Caring for your eyes is an important part of protecting your overall health. An annual comprehensive eye exam can provide important clues and early warning signs for diseases including high blood pressure, diabetes, elevated cholesterol and even life-threatening brain tumors.
Common Correctable Vision Problems
The following vision conditions may usually be corrected with a comprehensive eye exam followed by the correct prescription for glasses or contact lenses.
Myopia: Persons with myopia are nearsighted; they are capable of seeing things at “near” distances, or up very close to their eyes. They can read fine print, thread a needle, and work with tiny objects but cannot see a street sign down the road without correction.
Hyperopia: Persons with hyperopia are farsighted; they are capable of seeing things in the distance or far off. They can easily see a street sign down the road but cannot see fine print, thread a needle, or do detail work without correction.

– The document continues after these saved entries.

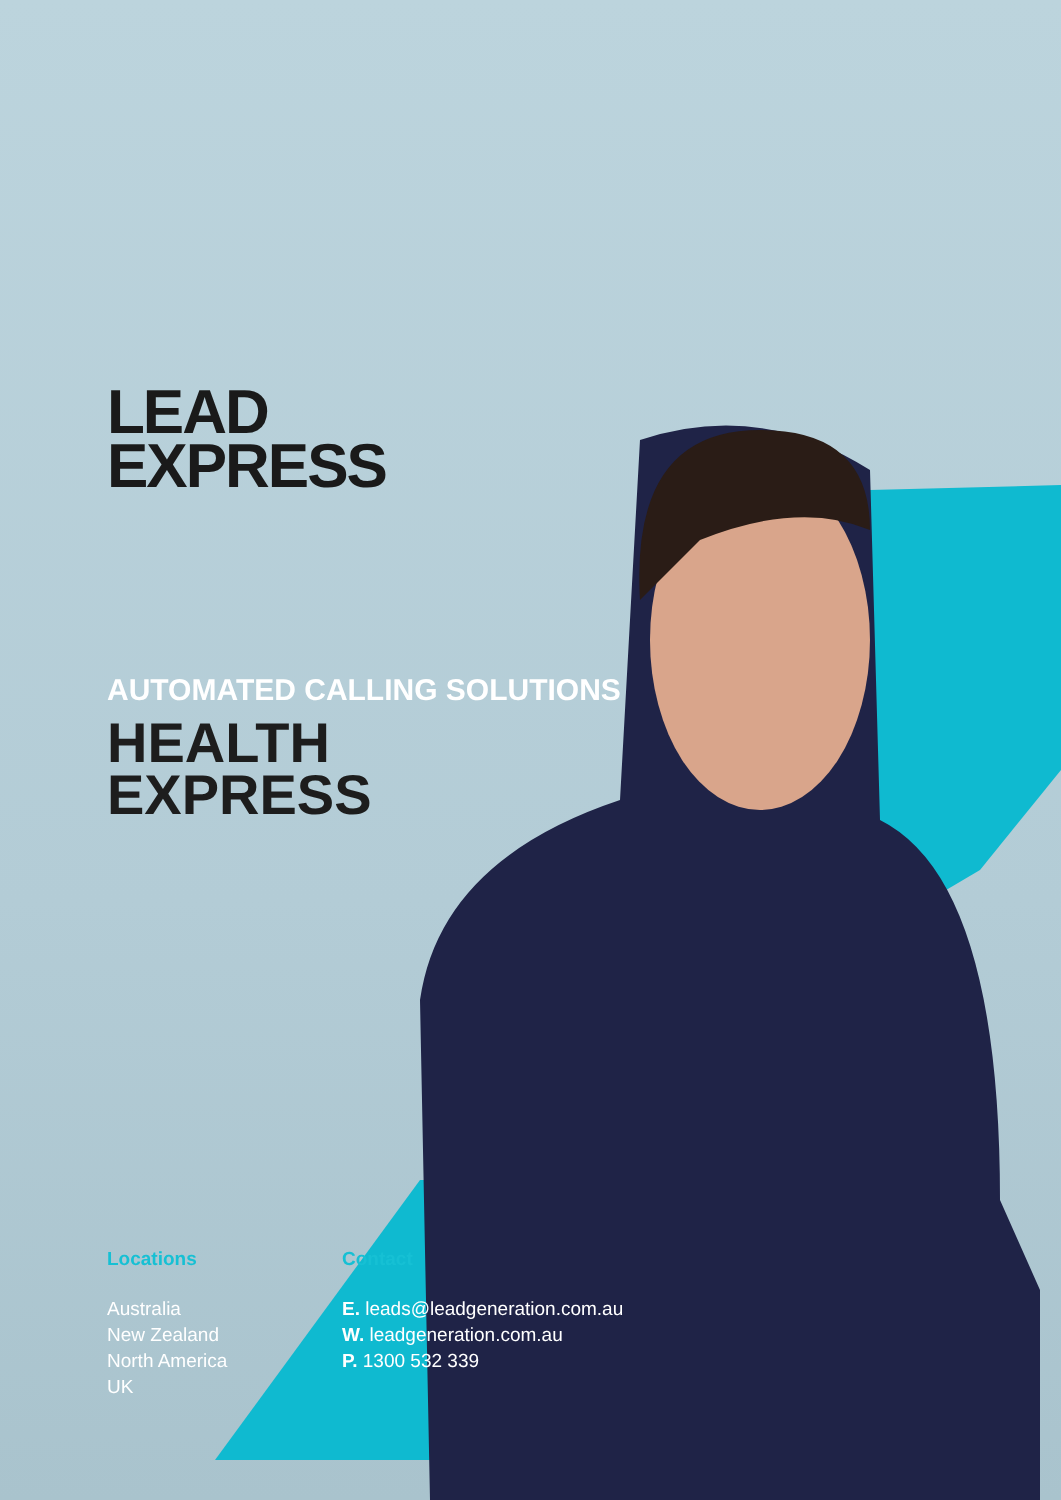LEAD
EXPRESS
AUTOMATED CALLING SOLUTIONS
HEALTH
EXPRESS
Locations
Australia
New Zealand
North America
UK
Contact
E. leads@leadgeneration.com.au
W. leadgeneration.com.au
P. 1300 532 339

Presbyopia: Everyone will suffer from presbyopia in their lifetime. Presbyopia makes us unable to read fine print, thread a needle, or do fine work without the aid of magnification. The onset of presbyopia generally happens at around age forty-five.
Astigmatism: A vision condition that causes blurred vision due either to the irregular shape of the cornea, the clear front cover of the eye, or sometimes the curvature of the lens inside the eye. Astigmatism affects the way the eye processes light and results in varying degrees of blurred vision.
Treatable Eye Diseases
Cataracts are dense, cloudy areas that slowly form in the lens of the eye. They are common in older people, but can also be present at birth or caused by medications, disease, trauma, or radiation. Most cataracts can be removed through surgical procedure, and the vision partially corrected.
Glaucoma is a disease that causes a gradual degeneration of cells that make up the optic nerve which carries visual information from the eye to the brain. Left untreated, loss of side vision will occur and may eventually lead to blindness.
Diabetic Retinopathy is a secondary complication of diabetes and is caused by changes in the retina’s blood vessels. Small blood vessels swell, leak and hemorrhage into the retina, blurring vision and occasionally leading to blindness. When detected and treated in a timely fashion, significant vision loss can usually be avoided.
Pterygium is a common eye condition that affects people who spend a lot of time outdoors. People with pterygium have a growth of pink, fleshy tissue on the white of the eye. It usually forms on the side closest to the nose. Mild cases of pteryguium may be treated with drops or ointments with major cases requiring surgery.